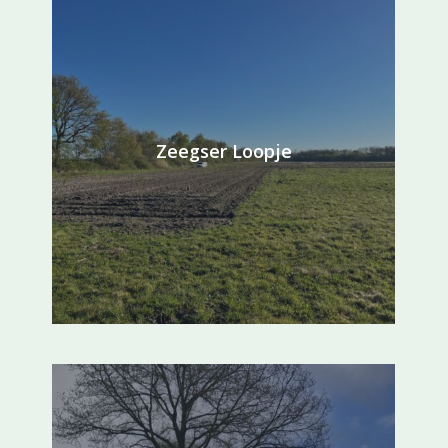
Zeegser Loopje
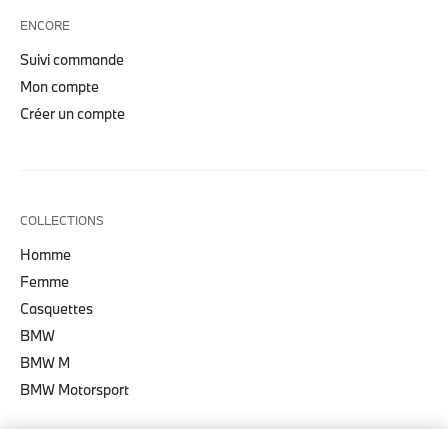
ENCORE
Suivi commande
Mon compte
Créer un compte
COLLECTIONS
Homme
Femme
Casquettes
BMW
BMW M
BMW Motorsport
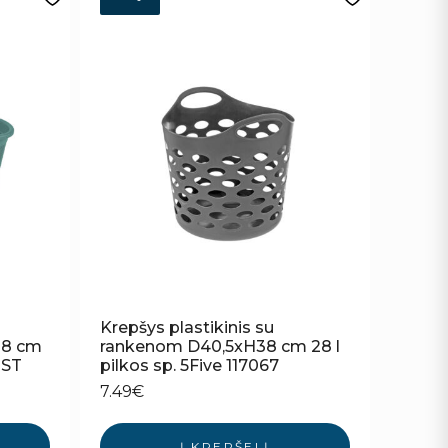
Krepšys plastikinis su
28 cm
rankenom D40,5xH38 cm 28 l
 ST
pilkos sp. 5Five 117067
7.49
€
Į KREPŠELĮ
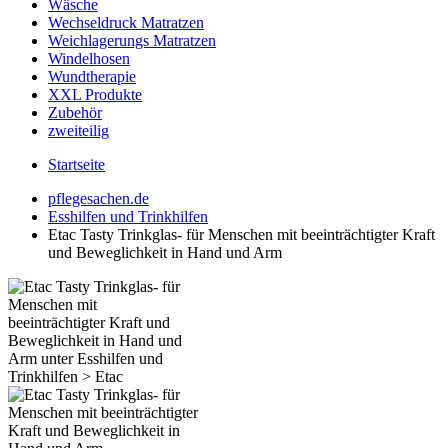
Wäsche
Wechseldruck Matratzen
Weichlagerungs Matratzen
Windelhosen
Wundtherapie
XXL Produkte
Zubehör
zweiteilig
Startseite
pflegesachen.de
Esshilfen und Trinkhilfen
Etac Tasty Trinkglas- für Menschen mit beeinträchtigter Kraft
und Beweglichkeit in Hand und Arm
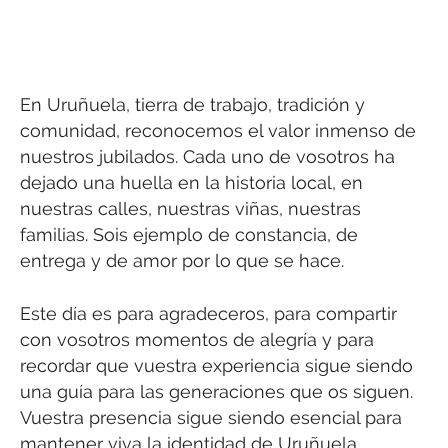
En Uruñuela, tierra de trabajo, tradición y
comunidad, reconocemos el valor inmenso de
nuestros jubilados. Cada uno de vosotros ha
dejado una huella en la historia local, en
nuestras calles, nuestras viñas, nuestras
familias. Sois ejemplo de constancia, de
entrega y de amor por lo que se hace.
Este día es para agradeceros, para compartir
con vosotros momentos de alegría y para
recordar que vuestra experiencia sigue siendo
una guía para las generaciones que os siguen.
Vuestra presencia sigue siendo esencial para
mantener viva la identidad de Uruñuela.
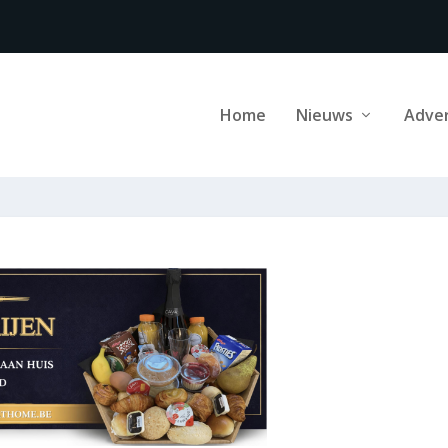
Home
Nieuws
Adve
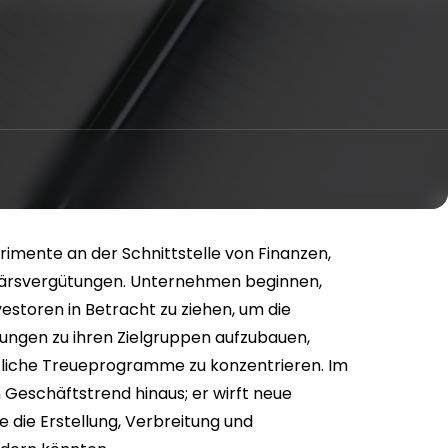
imente an der Schnittstelle von Finanzen,
onärsvergütungen. Unternehmen beginnen,
estoren in Betracht zu ziehen, um die
ungen zu ihren Zielgruppen aufzubauen,
tzliche Treueprogramme zu konzentrieren. Im
 Geschäftstrend hinaus; er wirft neue
ie die Erstellung, Verbreitung und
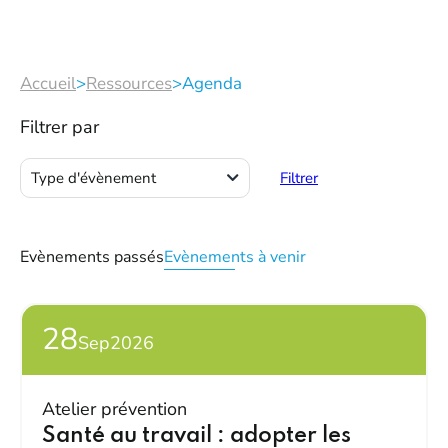
Accueil
>
Ressources
>
Agenda
Filtrer par
Atelier prévention
Type d'évènement
Filtrer
Evènements passés
Evènements à venir
28
Sep
2026
Atelier prévention
Santé au travail : adopter les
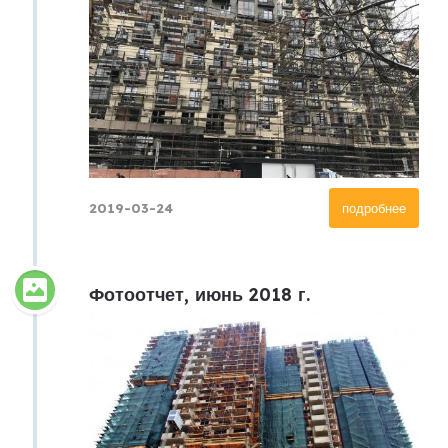
2019-03-24
подробнее
Фотоотчет, июнь 2018 г.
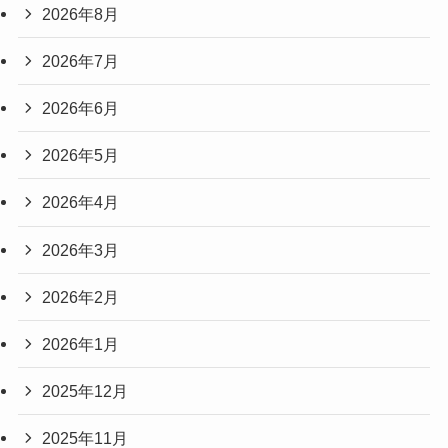
2026年8月
2026年7月
2026年6月
2026年5月
2026年4月
2026年3月
2026年2月
2026年1月
2025年12月
2025年11月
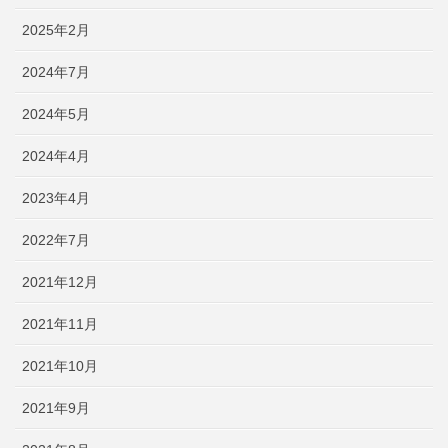
2025年2月
2024年7月
2024年5月
2024年4月
2023年4月
2022年7月
2021年12月
2021年11月
2021年10月
2021年9月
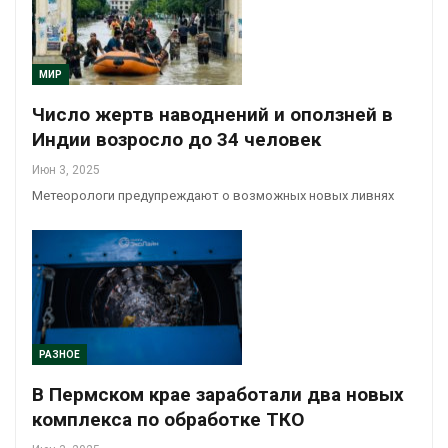
МИР
Число жертв наводнений и оползней в
Индии возросло до 34 человек
Июн 3, 2025
Метеорологи предупреждают о возможных новых ливнях
РАЗНОЕ
В Пермском крае заработали два новых
комплекса по обработке ТКО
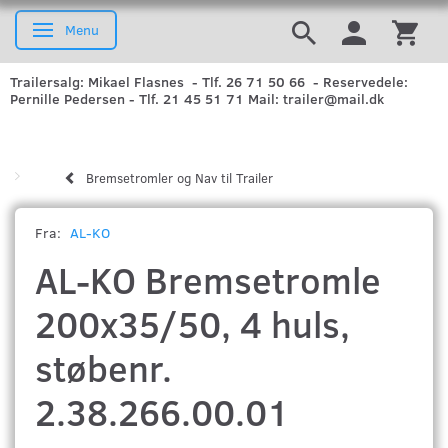
Menu
Skifte navigation
Trailersalg: Mikael Flasnes - Tlf. 26 71 50 66 - Reservedele:
Pernille Pedersen - Tlf. 21 45 51 71 Mail: trailer@mail.dk
Bremsetromler og Nav til Trailer
Fra:
AL-KO
AL-KO Bremsetromle
200x35/50, 4 huls,
støbenr.
2.38.266.00.01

_Your instructions_
Identify all lines in the records above with the word "Matratzen".

_Exercise solution_
Wechseldruck Matratzen
Weichlagerungs Matratzen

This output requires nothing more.